START Dataset content
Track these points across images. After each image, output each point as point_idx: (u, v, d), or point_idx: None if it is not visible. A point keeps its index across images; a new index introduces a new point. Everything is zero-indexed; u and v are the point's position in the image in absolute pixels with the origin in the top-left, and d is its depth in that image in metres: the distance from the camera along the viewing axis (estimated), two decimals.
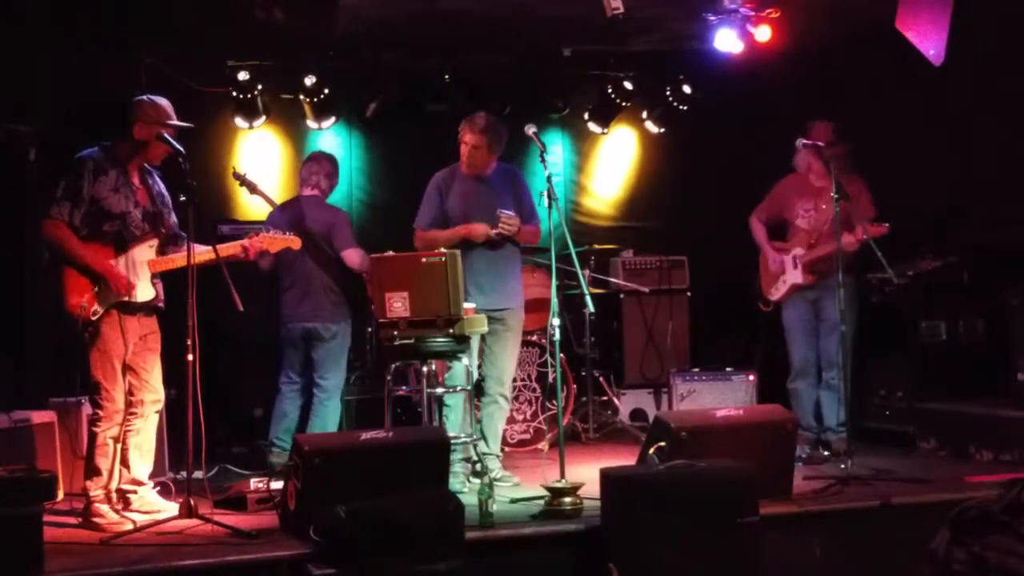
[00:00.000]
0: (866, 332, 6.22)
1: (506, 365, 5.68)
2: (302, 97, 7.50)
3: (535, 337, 6.84)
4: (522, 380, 6.84)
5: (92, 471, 4.76)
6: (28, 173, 6.10)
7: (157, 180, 5.06)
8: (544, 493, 4.72)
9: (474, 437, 5.46)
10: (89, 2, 6.28)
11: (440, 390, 5.48)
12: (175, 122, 4.89)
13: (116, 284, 4.72)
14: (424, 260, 5.15)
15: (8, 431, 5.16)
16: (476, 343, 5.55)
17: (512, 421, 6.68)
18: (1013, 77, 6.14)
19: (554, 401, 6.16)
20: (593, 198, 8.74)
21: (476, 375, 5.56)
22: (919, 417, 6.34)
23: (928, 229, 6.45)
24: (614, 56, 8.02)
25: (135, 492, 4.89)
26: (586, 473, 4.90)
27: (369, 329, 6.89)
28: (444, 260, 5.10)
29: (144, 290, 4.83)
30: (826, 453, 6.12)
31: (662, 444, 4.64)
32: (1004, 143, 6.26)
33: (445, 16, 6.82)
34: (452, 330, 5.13)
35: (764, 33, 6.70)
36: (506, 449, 6.36)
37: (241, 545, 4.19)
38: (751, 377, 6.98)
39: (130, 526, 4.57)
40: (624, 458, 5.49)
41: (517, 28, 7.23)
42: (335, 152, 7.09)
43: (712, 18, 6.76)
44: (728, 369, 7.09)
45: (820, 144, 5.85)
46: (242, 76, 7.20)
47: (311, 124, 7.73)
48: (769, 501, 4.48)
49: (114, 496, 4.82)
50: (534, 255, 6.82)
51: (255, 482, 5.05)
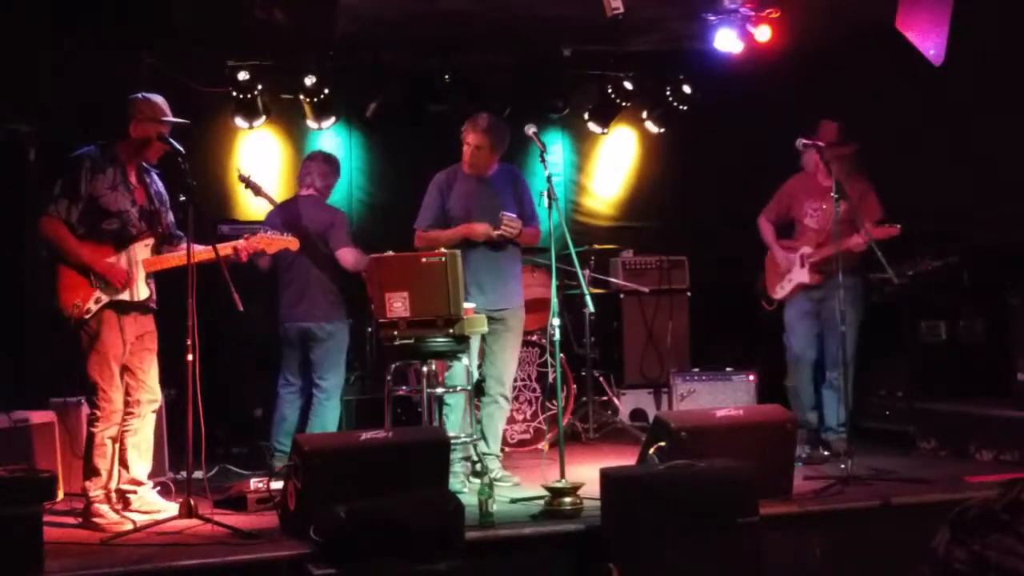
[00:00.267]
0: (866, 332, 6.21)
1: (506, 365, 5.68)
2: (302, 97, 7.50)
3: (535, 337, 6.84)
4: (522, 380, 6.84)
5: (91, 471, 4.76)
6: (28, 173, 6.11)
7: (155, 179, 5.06)
8: (544, 493, 4.72)
9: (474, 437, 5.46)
10: (89, 2, 6.28)
11: (440, 390, 5.48)
12: (170, 119, 4.89)
13: (115, 279, 4.71)
14: (424, 260, 5.15)
15: (8, 431, 5.15)
16: (476, 343, 5.55)
17: (512, 421, 6.67)
18: (1013, 77, 6.14)
19: (554, 401, 6.16)
20: (593, 198, 8.75)
21: (476, 375, 5.56)
22: (919, 417, 6.34)
23: (928, 229, 6.45)
24: (614, 56, 8.02)
25: (135, 492, 4.89)
26: (586, 473, 4.89)
27: (369, 329, 6.89)
28: (444, 260, 5.09)
29: (140, 289, 4.83)
30: (826, 453, 6.11)
31: (662, 444, 4.64)
32: (1004, 143, 6.26)
33: (445, 16, 6.82)
34: (452, 330, 5.13)
35: (764, 33, 6.71)
36: (506, 449, 6.36)
37: (241, 545, 4.19)
38: (751, 377, 6.97)
39: (130, 526, 4.57)
40: (624, 458, 5.49)
41: (517, 28, 7.23)
42: (335, 152, 7.09)
43: (712, 18, 6.77)
44: (728, 369, 7.09)
45: (820, 144, 5.84)
46: (242, 76, 7.20)
47: (311, 124, 7.73)
48: (769, 501, 4.47)
49: (114, 496, 4.82)
50: (534, 255, 6.81)
51: (255, 482, 5.04)
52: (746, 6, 6.61)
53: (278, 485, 4.75)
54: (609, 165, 8.77)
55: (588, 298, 5.18)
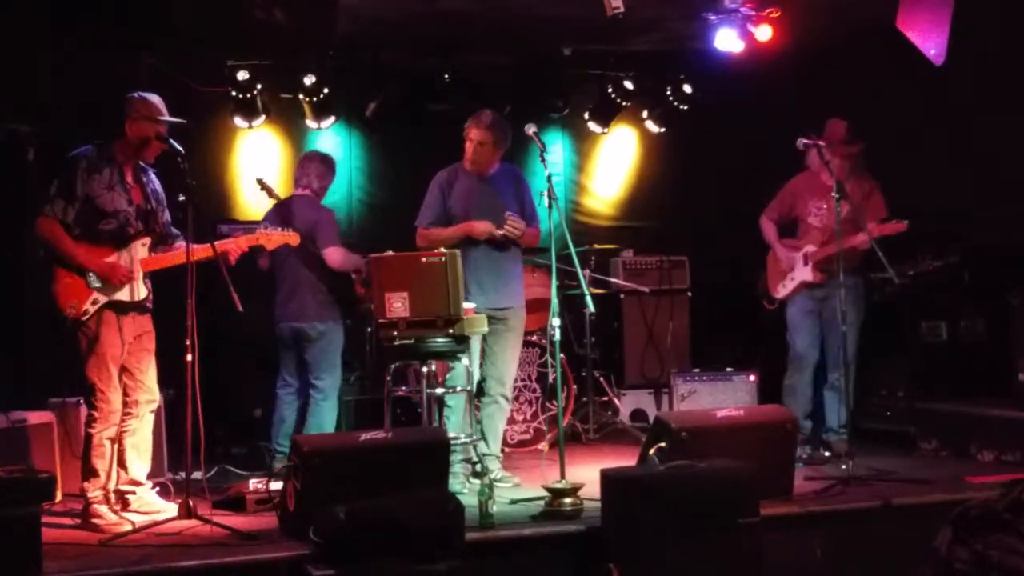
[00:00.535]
0: (867, 332, 6.21)
1: (507, 365, 5.67)
2: (302, 97, 7.50)
3: (535, 337, 6.84)
4: (522, 380, 6.83)
5: (89, 472, 4.75)
6: (28, 173, 6.10)
7: (152, 178, 5.05)
8: (544, 494, 4.72)
9: (474, 438, 5.45)
10: (89, 2, 6.27)
11: (440, 390, 5.47)
12: (166, 118, 4.88)
13: (115, 276, 4.70)
14: (424, 260, 5.14)
15: (6, 431, 5.15)
16: (477, 343, 5.55)
17: (512, 421, 6.67)
18: (1014, 77, 6.13)
19: (554, 401, 6.15)
20: (593, 198, 8.74)
21: (477, 376, 5.56)
22: (920, 417, 6.33)
23: (928, 229, 6.44)
24: (614, 56, 8.02)
25: (133, 493, 4.88)
26: (586, 473, 4.89)
27: (369, 329, 6.88)
28: (444, 260, 5.09)
29: (138, 288, 4.82)
30: (827, 454, 6.10)
31: (662, 444, 4.63)
32: (1005, 143, 6.26)
33: (445, 16, 6.82)
34: (452, 330, 5.12)
35: (764, 33, 6.70)
36: (506, 449, 6.35)
37: (240, 546, 4.18)
38: (751, 377, 6.97)
39: (129, 527, 4.56)
40: (624, 458, 5.48)
41: (517, 28, 7.22)
42: (335, 152, 7.09)
43: (712, 18, 6.76)
44: (728, 369, 7.09)
45: (821, 143, 5.83)
46: (242, 76, 7.20)
47: (311, 124, 7.73)
48: (769, 501, 4.46)
49: (112, 497, 4.82)
50: (534, 255, 6.81)
51: (254, 483, 5.03)
52: (746, 6, 6.61)
53: (277, 486, 4.75)
54: (609, 165, 8.77)
55: (588, 298, 5.17)
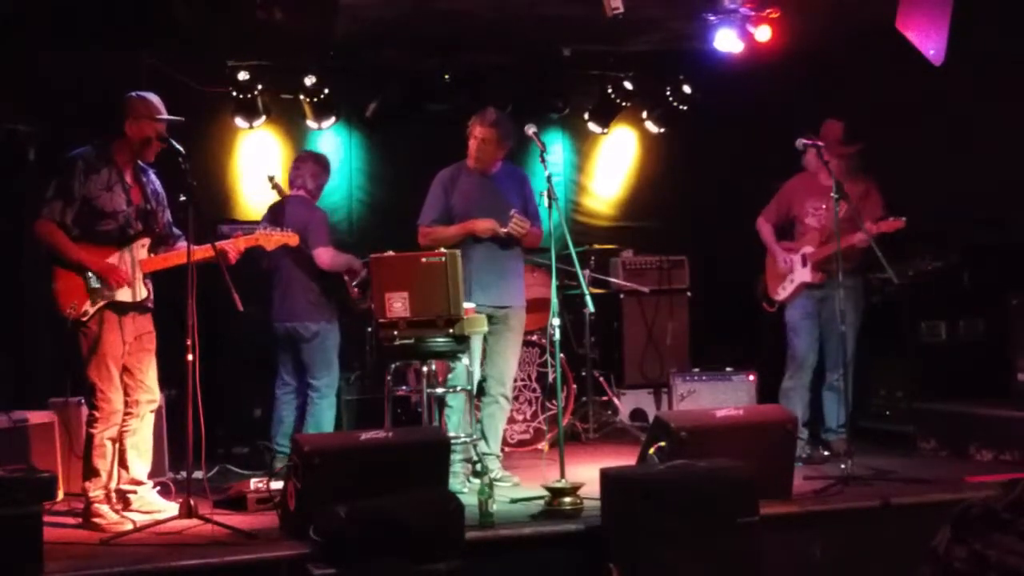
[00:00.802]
0: (866, 332, 6.21)
1: (508, 365, 5.68)
2: (302, 97, 7.50)
3: (535, 337, 6.84)
4: (522, 380, 6.83)
5: (90, 472, 4.75)
6: (28, 173, 6.11)
7: (152, 178, 5.04)
8: (544, 493, 4.72)
9: (474, 437, 5.46)
10: (89, 2, 6.28)
11: (440, 390, 5.47)
12: (164, 116, 4.88)
13: (115, 279, 4.70)
14: (424, 260, 5.15)
15: (7, 431, 5.15)
16: (478, 343, 5.55)
17: (512, 421, 6.67)
18: (1014, 77, 6.13)
19: (554, 401, 6.15)
20: (593, 198, 8.74)
21: (478, 375, 5.56)
22: (919, 417, 6.34)
23: (928, 229, 6.44)
24: (614, 56, 8.02)
25: (135, 492, 4.89)
26: (586, 473, 4.89)
27: (369, 329, 6.89)
28: (444, 260, 5.09)
29: (138, 289, 4.82)
30: (826, 453, 6.11)
31: (662, 444, 4.63)
32: (1004, 143, 6.26)
33: (445, 16, 6.82)
34: (452, 330, 5.12)
35: (764, 33, 6.70)
36: (506, 449, 6.35)
37: (241, 545, 4.19)
38: (751, 377, 6.97)
39: (130, 526, 4.57)
40: (624, 458, 5.49)
41: (517, 28, 7.22)
42: (335, 152, 7.10)
43: (712, 18, 6.76)
44: (728, 369, 7.09)
45: (820, 144, 5.83)
46: (242, 76, 7.20)
47: (311, 124, 7.73)
48: (769, 501, 4.46)
49: (114, 496, 4.82)
50: (534, 255, 6.81)
51: (255, 482, 5.04)
52: (746, 6, 6.61)
53: (278, 485, 4.76)
54: (609, 165, 8.77)
55: (588, 298, 5.18)
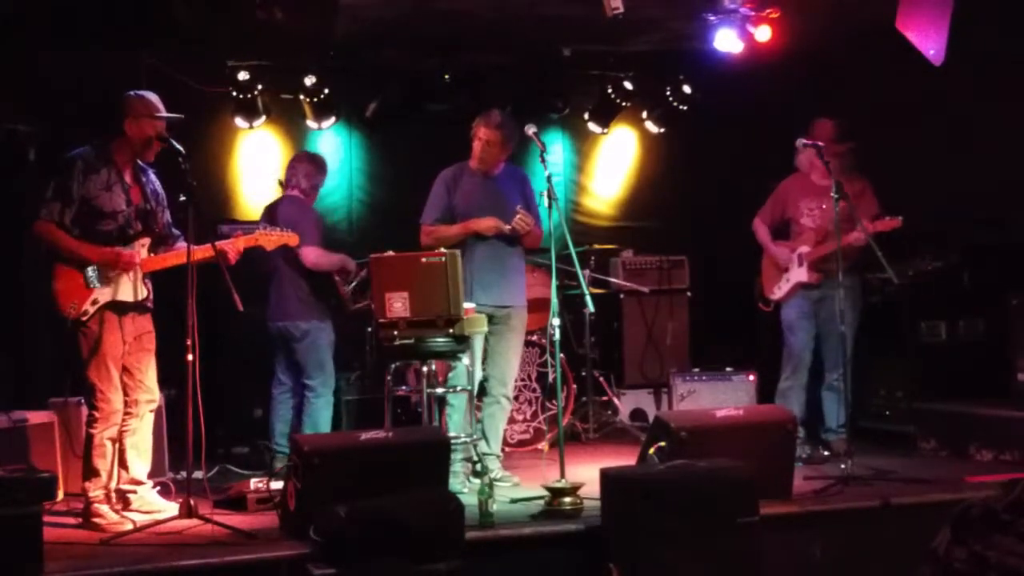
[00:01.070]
0: (866, 332, 6.21)
1: (509, 365, 5.68)
2: (302, 97, 7.50)
3: (535, 337, 6.84)
4: (522, 380, 6.83)
5: (90, 472, 4.75)
6: (28, 173, 6.11)
7: (152, 178, 5.04)
8: (544, 493, 4.72)
9: (474, 437, 5.46)
10: (89, 2, 6.28)
11: (440, 390, 5.47)
12: (163, 114, 4.87)
13: (121, 263, 4.69)
14: (424, 260, 5.15)
15: (7, 431, 5.15)
16: (479, 343, 5.55)
17: (512, 421, 6.66)
18: (1014, 77, 6.13)
19: (554, 401, 6.15)
20: (593, 198, 8.74)
21: (479, 375, 5.56)
22: (919, 417, 6.33)
23: (928, 229, 6.44)
24: (614, 56, 8.02)
25: (135, 492, 4.89)
26: (586, 473, 4.89)
27: (369, 329, 6.89)
28: (444, 260, 5.09)
29: (138, 289, 4.82)
30: (826, 453, 6.11)
31: (662, 444, 4.63)
32: (1004, 143, 6.26)
33: (445, 16, 6.82)
34: (452, 330, 5.12)
35: (764, 33, 6.70)
36: (506, 449, 6.35)
37: (241, 545, 4.19)
38: (751, 377, 6.97)
39: (130, 526, 4.57)
40: (624, 458, 5.48)
41: (517, 28, 7.22)
42: (335, 152, 7.09)
43: (712, 18, 6.76)
44: (728, 369, 7.08)
45: (820, 144, 5.83)
46: (242, 76, 7.20)
47: (311, 124, 7.73)
48: (769, 501, 4.46)
49: (114, 496, 4.82)
50: (534, 255, 6.81)
51: (255, 482, 5.04)
52: (746, 6, 6.60)
53: (278, 485, 4.76)
54: (609, 165, 8.77)
55: (588, 298, 5.18)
END Dataset content
• _Exercise details_: Set out exactly, and only, the lines between the first line of the listing and the line containing "51: (255, 482, 5.05)", counting both, while leaving every picture out.

• _Answer space_:
Track these points across images. After each image, output each point as point_idx: (u, v, d), or point_idx: None if it is not visible. A point keeps its index across images; a new index introduces a new point. Everything is zero-indexed; u and v are the point's position in the image in absolute pixels with the origin in the top-left, and d is its depth in that image in metres: the distance from the camera along the viewing axis (estimated), two decimals.
[00:00.000]
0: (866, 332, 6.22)
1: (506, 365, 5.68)
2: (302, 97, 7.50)
3: (535, 337, 6.84)
4: (522, 380, 6.84)
5: (92, 471, 4.76)
6: (28, 173, 6.10)
7: (157, 180, 5.06)
8: (544, 493, 4.72)
9: (474, 437, 5.46)
10: (89, 2, 6.28)
11: (440, 390, 5.48)
12: (175, 122, 4.89)
13: (116, 284, 4.72)
14: (424, 260, 5.15)
15: (8, 431, 5.16)
16: (476, 343, 5.55)
17: (512, 421, 6.68)
18: (1013, 77, 6.14)
19: (554, 401, 6.16)
20: (593, 198, 8.74)
21: (476, 375, 5.56)
22: (919, 417, 6.34)
23: (928, 229, 6.45)
24: (614, 56, 8.02)
25: (135, 492, 4.89)
26: (586, 473, 4.90)
27: (369, 329, 6.89)
28: (444, 260, 5.10)
29: (144, 290, 4.83)
30: (826, 453, 6.12)
31: (662, 444, 4.64)
32: (1004, 143, 6.26)
33: (445, 16, 6.82)
34: (452, 330, 5.13)
35: (764, 33, 6.70)
36: (506, 449, 6.36)
37: (241, 545, 4.19)
38: (751, 377, 6.98)
39: (130, 526, 4.57)
40: (624, 458, 5.49)
41: (517, 28, 7.23)
42: (335, 152, 7.09)
43: (712, 18, 6.76)
44: (728, 369, 7.09)
45: (820, 144, 5.85)
46: (242, 76, 7.20)
47: (311, 124, 7.73)
48: (769, 501, 4.48)
49: (114, 496, 4.82)
50: (534, 255, 6.82)
51: (255, 482, 5.05)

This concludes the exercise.